As the song played, I found that I couldn’t take my eyes off the video, and I realized that the “now” isn’t what it used to be.

The video was made in the days before Tyra Banks demystified the “supermodel.” Here, we are treated to images of Linda Evangelista, Naomi Campbell, Cindy Crawford and Christy Turlington, with all those angular cheekbones playing in some wonderfully dramatic lighting.

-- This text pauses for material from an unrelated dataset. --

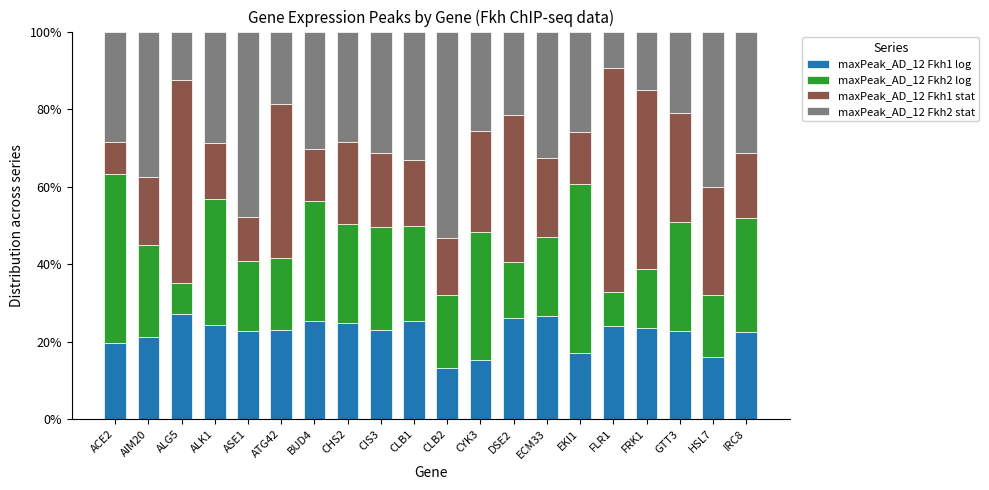

What is the average value of the maxPeak_AD_12 Fkh1 log series?

22.2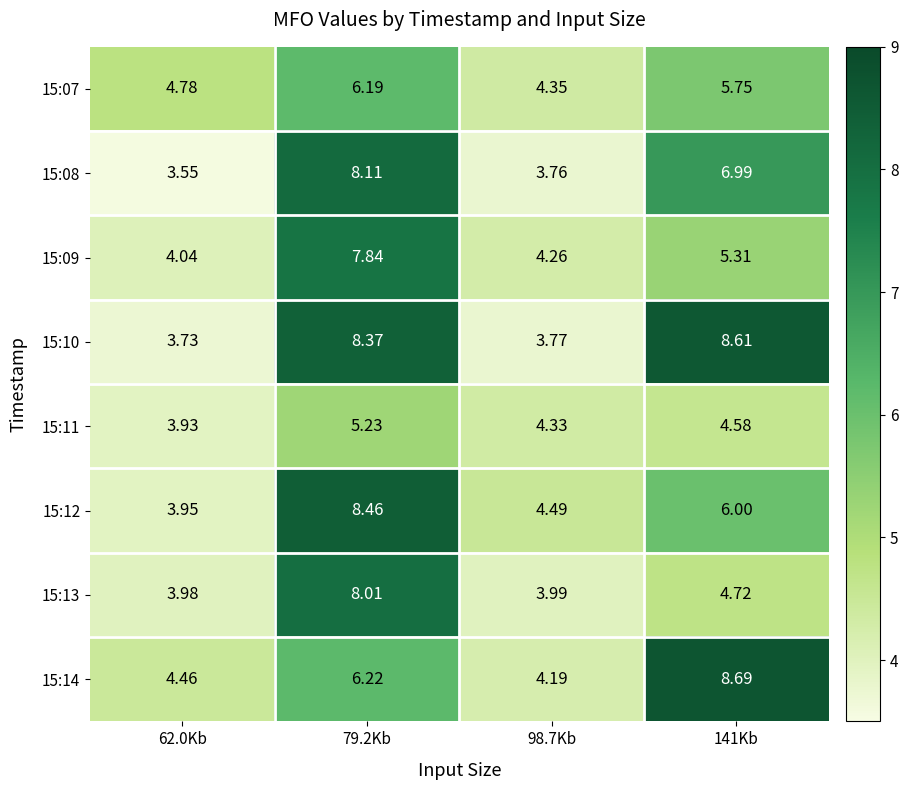

Count the number of categories in the chart.

4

The video itself is one of those things you look at as a former art student and think, “damn, I need to take more pictures.” The lighting is amazing: warm and golden one minute, cold and blue the next. Any movement in the shot appears to play in a shower of light, causing a delicious array of light and shadow. Everything is about steam, sensual lip-syncing and jukeboxes exploding exactly on-beat. It is everything that music video was meant to be: dramatic, inspiring, beautiful. It is not simply a marketing tool, hoping to sell us music by selling us tits and ass: it is a series of well-crafted images that cause us to wish that our own lives could be that cool.

When this video came out, there was a big to-do about how Michael, still hot and riding the sex symbol wave started with “Faith,” did not appear in the video. It didn’t matter. Director David Fincher had delivered a gorgeous love letter to light. It was then and still is one of my favorite videos of all time, from an era when music videos were still art…and models could still be “super.”